Rochel Olivier, Cohen Netta
School of Computing, University of Leeds, Leeds LS2 9JT, UK.
Biosystems. 2007 Feb;87(2-3):260-6. doi: 10.1016/j.biosystems.2006.09.021. Epub 2006 Sep 10.
Information processing in nervous systems intricately combines computation at the neuronal and network levels. Many computations may be envisioned as sequences of signal processing steps along some pathway. How can information encoded by single cells be mapped onto network population codes, and how do different modules or layers in the computation synchronize their communication and computation? These fundamental questions are particularly severe when dealing with real time streams of inputs. Here we study this problem within the context of a minimal signal perception task. In particular, we encode neuronal information by externally applying a space- and time-localized stimulus to individual neurons within a network. We show that a pulse-coupled recurrent neural network can successfully handle this task in real time, and obeys three key requirements: (i) stimulus dependence, (ii) initial-conditions independence, and (iii) accessibility by a readout mechanism. In particular, we suggest that the network's overall level of activity can be used as a temporal cue for a robust readout mechanism. Within this framework, the network can rapidly map a local stimulus onto a population code that can then be reliably read out during some narrow but well defined window of time.

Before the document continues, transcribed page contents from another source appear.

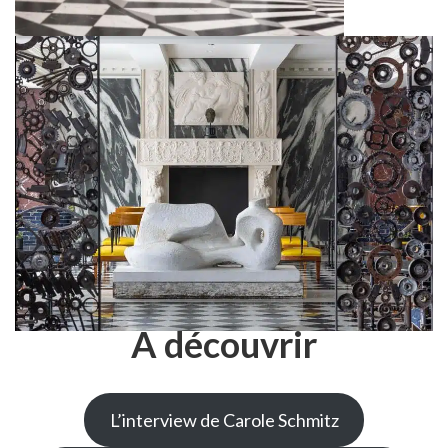
À découvrir
L’interview de Carole Schmitz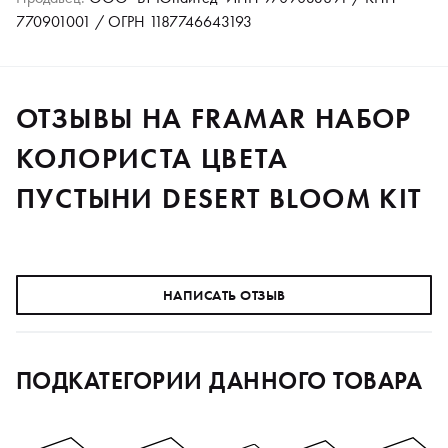
770901001 / ОГРН 1187746643193
ОТЗЫВЫ НА FRAMAR НАБОР
КОЛОРИСТА ЦВЕТА
ПУСТЫНИ DESERT BLOOM KIT
НАПИСАТЬ ОТЗЫВ
ПОДКАТЕГОРИИ ДАННОГО ТОВАРА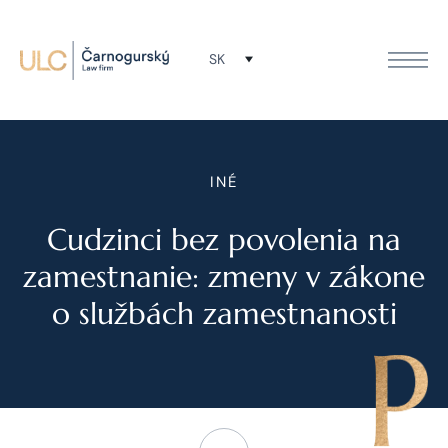
SK
INÉ
Cudzinci bez povolenia na
zamestnanie: zmeny v zákone
o službách zamestnanosti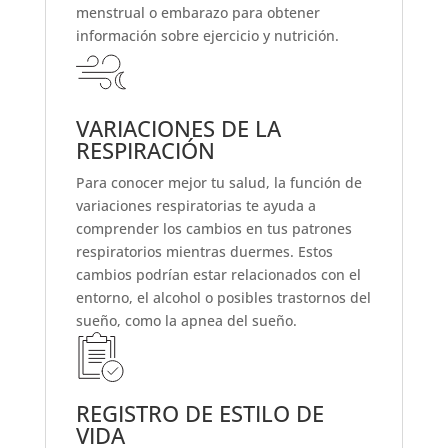
menstrual
o
embarazo
para obtener
información sobre ejercicio y nutrición.
VARIACIONES DE LA
RESPIRACIÓN
Para conocer mejor tu salud, la función de
variaciones respiratorias te ayuda a
comprender los cambios en tus patrones
respiratorios mientras duermes.
Estos
cambios podrían estar relacionados con el
entorno, el alcohol o posibles trastornos del
sueño, como la apnea del sueño.
REGISTRO DE ESTILO DE
VIDA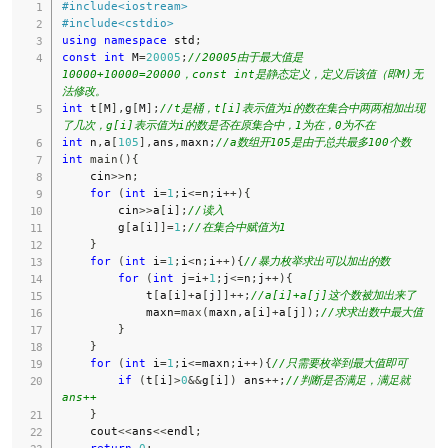
#
include
<iostream>
#
include
<cstdio>
using
namespace
 std
;
const
int
 M
=
20005
;
//20005由于最大值是
10000+10000=20000，const int是静态定义，定义后该值（即M)无
法修改。
int
 t
[
M
]
,
g
[
M
]
;
//t是桶，t[i]表示值为i的数在集合中两两相加出现
了几次，g[i]表示值为i的数是否在原集合中，1为在，0为不在
int
 n
,
a
[
105
]
,
ans
,
maxn
;
//a数组开105是由于总共最多100个数
int
main
(
)
{
    cin
>>
n
;
for
(
int
 i
=
1
;
i
<=
n
;
i
++
)
{
        cin
>>
a
[
i
]
;
//读入
        g
[
a
[
i
]
]
=
1
;
//在集合中赋值为1
}
for
(
int
 i
=
1
;
i
<
n
;
i
++
)
{
//暴力枚举求出可以加出的数
for
(
int
 j
=
i
+
1
;
j
<=
n
;
j
++
)
{
            t
[
a
[
i
]
+
a
[
j
]
]
++
;
//a[i]+a[j]这个数被加出来了
            maxn
=
max
(
maxn
,
a
[
i
]
+
a
[
j
]
)
;
//求求出数中最大值
}
}
for
(
int
 i
=
1
;
i
<=
maxn
;
i
++
)
{
//只需要枚举到最大值即可
if
(
t
[
i
]
>
0
&&
g
[
i
]
)
 ans
++
;
//判断是否满足，满足就
ans++
}
    cout
<<
ans
<<
endl
;
return
0
;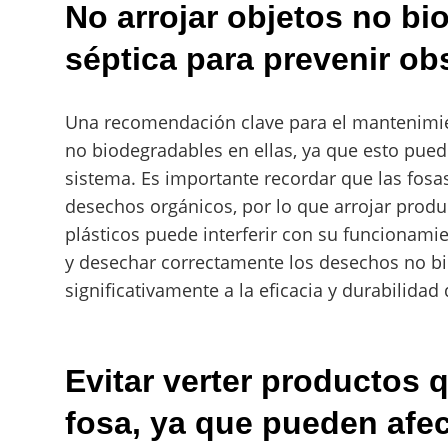
No arrojar objetos no bi
séptica para prevenir ob
Una recomendación clave para el mantenimient
no biodegradables en ellas, ya que esto pued
sistema. Es importante recordar que las fosa
desechos orgánicos, por lo que arrojar prod
plásticos puede interferir con su funcionami
y desechar correctamente los desechos no bi
significativamente a la eficacia y durabilidad 
Evitar verter productos 
fosa, ya que pueden afe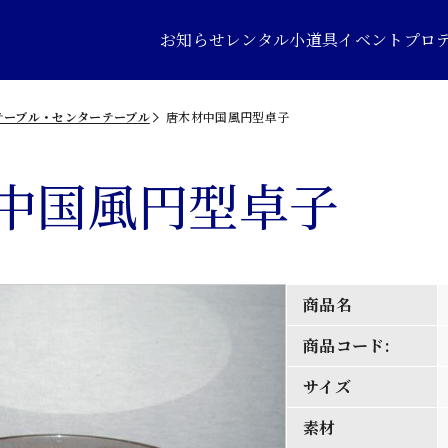
お知らせ
レンタル小道具
イベントプロ
テーブル・センターテーブル
唐木材中国風円型卓子
中国風円型卓子
商品名
商品コード:
サイズ
素材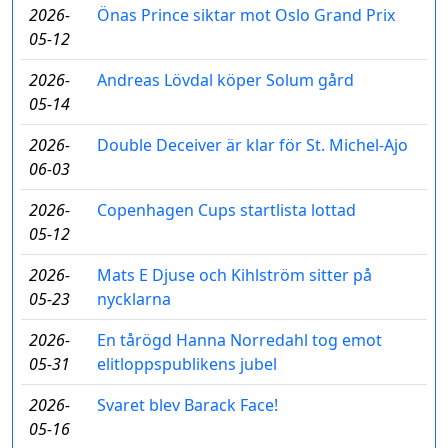
2026-
Önas Prince siktar mot Oslo Grand Prix
05-12
2026-
Andreas Lövdal köper Solum gård
05-14
2026-
Double Deceiver är klar för St. Michel-Ajo
06-03
2026-
Copenhagen Cups startlista lottad
05-12
2026-
Mats E Djuse och Kihlström sitter på
05-23
nycklarna
2026-
En tårögd Hanna Norredahl tog emot
05-31
elitloppspublikens jubel
2026-
Svaret blev Barack Face!
05-16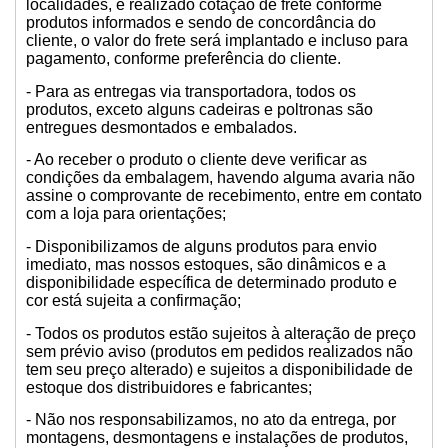
localidades, é realizado cotação de frete conforme
produtos informados e sendo de concordância do
cliente, o valor do frete será implantado e incluso para
pagamento, conforme preferência do cliente.
- Para as entregas via transportadora, todos os
produtos, exceto alguns cadeiras e poltronas são
entregues desmontados e embalados.
- Ao receber o produto o cliente deve verificar as
condições da embalagem, havendo alguma avaria não
assine o comprovante de recebimento, entre em contato
com a loja para orientações;
- Disponibilizamos de alguns produtos para envio
imediato, mas nossos estoques, são dinâmicos e a
disponibilidade específica de determinado produto e
cor está sujeita a confirmação;
- Todos os produtos estão sujeitos à alteração de preço
sem prévio aviso (produtos em pedidos realizados não
tem seu preço alterado) e sujeitos a disponibilidade de
estoque dos distribuidores e fabricantes;
- Não nos responsabilizamos, no ato da entrega, por
montagens, desmontagens e instalações de produtos,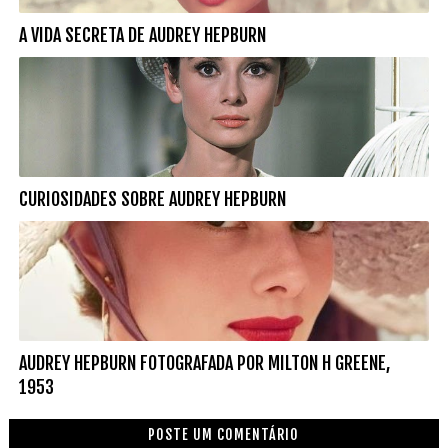
A VIDA SECRETA DE AUDREY HEPBURN
CURIOSIDADES SOBRE AUDREY HEPBURN
AUDREY HEPBURN FOTOGRAFADA POR MILTON H GREENE,
1953
POSTE UM COMENTÁRIO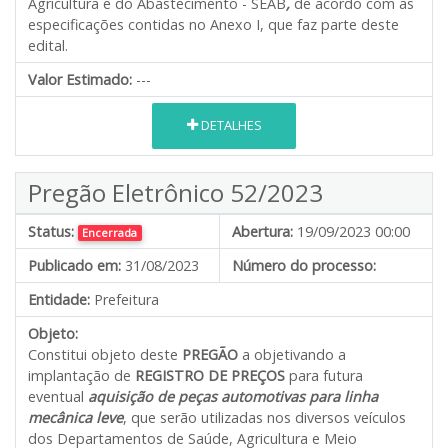
Agricultura e do Abastecimento - SEAB
,
de acordo com as
especificações contidas no Anexo I, que faz parte deste
edital.
Valor Estimado:
---
DETALHES
Pregão Eletrônico 52/2023
Status:
Abertura:
19/09/2023 00:00
Encerrada
Publicado em:
31/08/2023
Número do processo:
Entidade:
Prefeitura
Objeto:
Constitui objeto deste
PREGÃO
a objetivando a
implantação de
REGISTRO DE PREÇOS
para futura
eventual
aquisição de peças automotivas para linha
mecânica leve
, que serão utilizadas nos diversos veículos
dos Departamentos de Saúde, Agricultura e Meio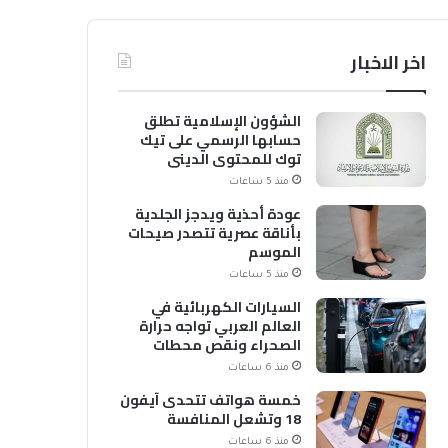
اخر الاخبار
الشؤون الإسلامية تطلق
حسابها الرسمي على تيك
توك للمحتوى الديني
منذ 5 ساعات
عودة أحذية ويدجز الجلدية
بأناقة عصرية تتصدر صيحات
الموسم
منذ 5 ساعات
السيارات الكهربائية في
العالم العربي تواجه حرارة
الصحراء ونقص محطات
الشحن
منذ 6 ساعات
خمسة هواتف تتحدى آيفون
18 وتشعل المنافسة
منذ 6 ساعات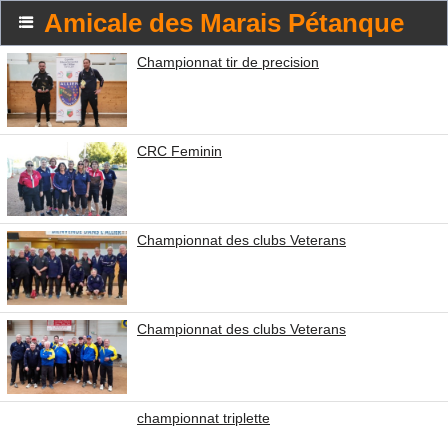
Amicale des Marais Pétanque
Championnat tir de precision
CRC Feminin
Championnat des clubs Veterans
Championnat des clubs Veterans
championnat triplette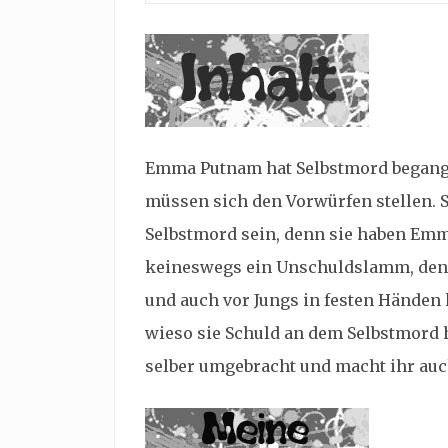
Emma Putnam hat Selbstmord begangen
müssen sich den Vorwürfen stellen. S
Selbstmord sein, denn sie haben E
keineswegs ein Unschuldslamm, denn 
und auch vor Jungs in festen Händen k
wieso sie Schuld an dem Selbstmord 
selber umgebracht und macht ihr auc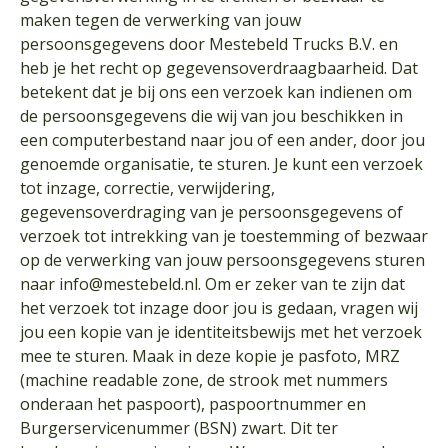
maken tegen de verwerking van jouw
persoonsgegevens door Mestebeld Trucks B.V. en
heb je het recht op gegevensoverdraagbaarheid. Dat
betekent dat je bij ons een verzoek kan indienen om
de persoonsgegevens die wij van jou beschikken in
een computerbestand naar jou of een ander, door jou
genoemde organisatie, te sturen. Je kunt een verzoek
tot inzage, correctie, verwijdering,
gegevensoverdraging van je persoonsgegevens of
verzoek tot intrekking van je toestemming of bezwaar
op de verwerking van jouw persoonsgegevens sturen
naar
info@mestebeld.nl
. Om er zeker van te zijn dat
het verzoek tot inzage door jou is gedaan, vragen wij
jou een kopie van je identiteitsbewijs met het verzoek
mee te sturen. Maak in deze kopie je pasfoto, MRZ
(machine readable zone, de strook met nummers
onderaan het paspoort), paspoortnummer en
Burgerservicenummer (BSN) zwart. Dit ter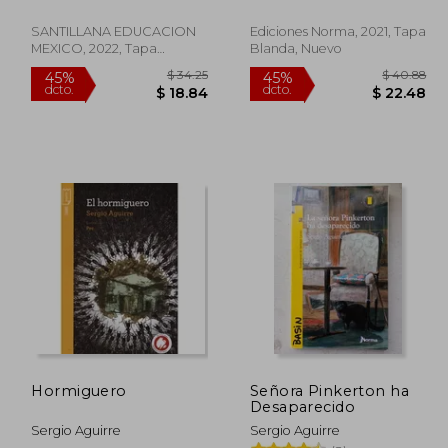
SANTILLANA EDUCACION
Ediciones Norma, 2021, Tapa
MEXICO, 2022, Tapa
Blanda, Nuevo
Blanda, Nuevo
 46.97
$ 34.25
45%
45%
dcto.
dcto.
28.18
$ 18.84
Hormiguero
Señora Pinkerton ha
Desaparecido
Sergio Aguirre
Sergio Aguirre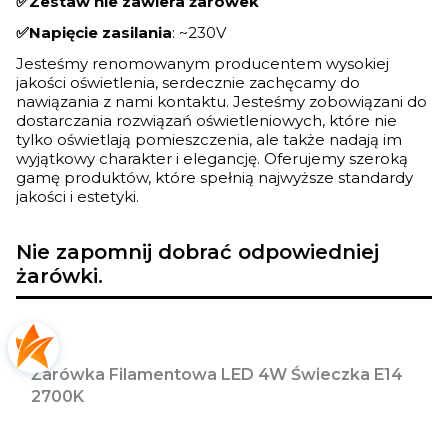
✅Zestaw nie zawiera żarówek
✅Napięcie zasilania
: ~230V
Jesteśmy renomowanym producentem wysokiej
jakości oświetlenia, serdecznie zachęcamy do
nawiązania z nami kontaktu. Jesteśmy zobowiązani do
dostarczania rozwiązań oświetleniowych, które nie
tylko oświetlają pomieszczenia, ale także nadają im
wyjątkowy charakter i elegancję. Oferujemy szeroką
gamę produktów, które spełnią najwyższe standardy
jakości i estetyki.
Nie zapomnij dobrać odpowiedniej
żarówki.
Żarówka Filamentowa LED 4W Świeczka E14
2700K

神经系统中的信息处理在神经元和网络层面上复杂地结合了计算。许多计算可以被设想为沿着某些路径的信号处理步骤序列。单个细胞编码的信息如何映射到网络群体编码上,以及计算中的不同模块或层如何同步它们的通信和计算?在处理实时输入流时,这些基本问题尤为严峻。在这里,我们在一个最小信号感知任务的背景下研究这个问题。具体来说,我们通过在网络内对单个神经元外部施加空间和时间局部化的刺激来编码神经元信息。我们表明,脉冲耦合递归神经网络可以实时成功处理这个任务,并遵循三个关键要求:(i)刺激依赖性,(ii)初始条件独立性,以及(iii)可通过读出机制访问。特别是,我们建议网络的整体活动水平可以用作强大读出机制的时间线索。在此框架内,网络可以快速将局部刺激映射到群体编码上,然后在某个狭窄但定义明确的时间窗口内可靠地读出。